Dividend Or Growth: Whats The Best Option?

Hemant Rustagi Chief Executive Officer, Wiseinvest Advisors 

A lot was expected by mutual fund investors from Union Budget 2020. However, it turned out to be a disappointing one for them. To begin with, it has proposed that dividends from mutual fund units in both equity as well as debt-oriented funds will be taxed in the hands of unit holders at the applicable rate. Currently, equity and debt funds are required to pay Dividend Distribution Tax (DDT) of 11.64 per cent and 29.12 per cent (including surcharge and cess) respectively before paying dividend to unit holders. However, dividend is tax-free in the hands of investors. The budget has also proposed TDS of 10 per cent if dividend from mutual funds exceeds Rs 5,000 in a year.

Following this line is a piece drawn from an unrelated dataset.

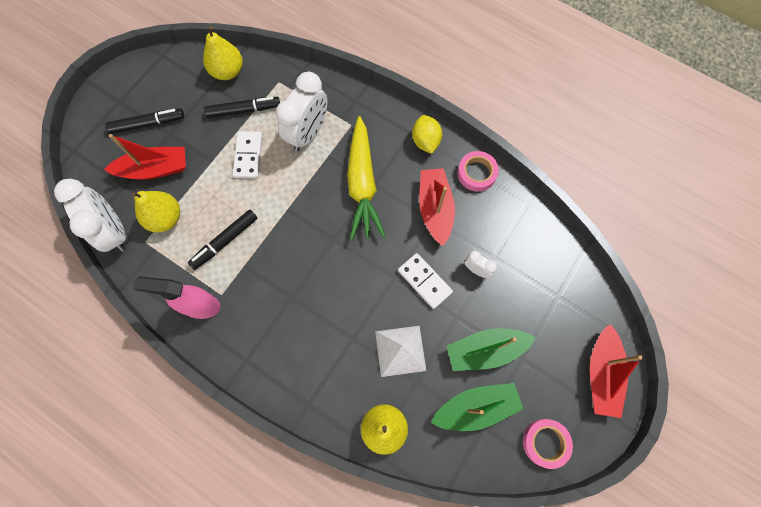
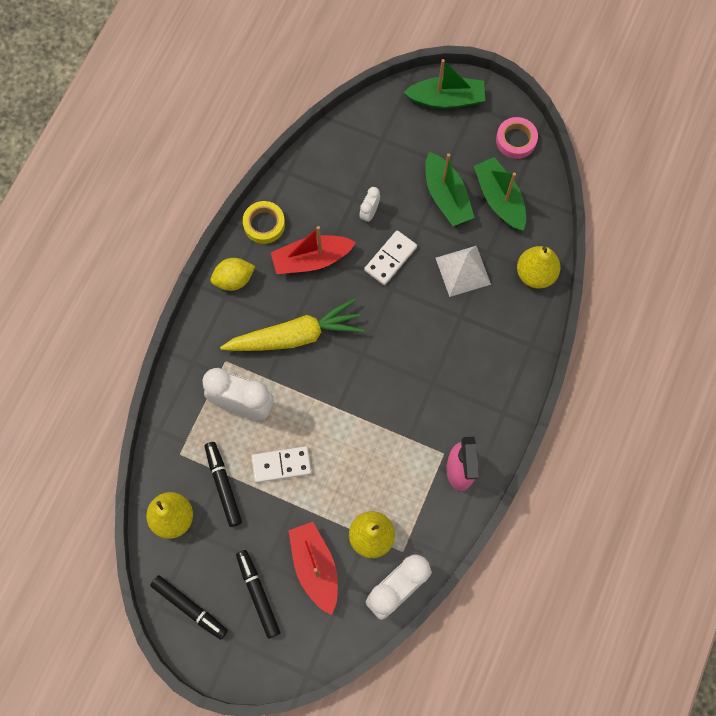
camera: 100 degrees left, 0 degrees up
black marker [188,210,258,270] -> black marker moved to [150,575,228,640]
pink tape [457,151,499,192] -> yellow tape [243,201,285,244]
red boat [590,324,643,418] -> green boat [403,59,485,109]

The taxation of dividends in the hands of mutual fund investors is actually a mixed bag for those looking to generate regular income through the dividend option. While those with income lower than Rs 5 lakhs (including dividend amount) will benefit as they will not be required to pay any tax, others in the higher tax bracket will lose out as they will have to pay higher tax. Of course, investors in the 20 per cent tax bracket will benefit if they have opted for dividend payout in debt funds. It is also important to understand that even those who have opted for dividend reinvestment will also get impacted. Dividend reinvested during the financial year will have to be included in income and taxed as per the applicable slab.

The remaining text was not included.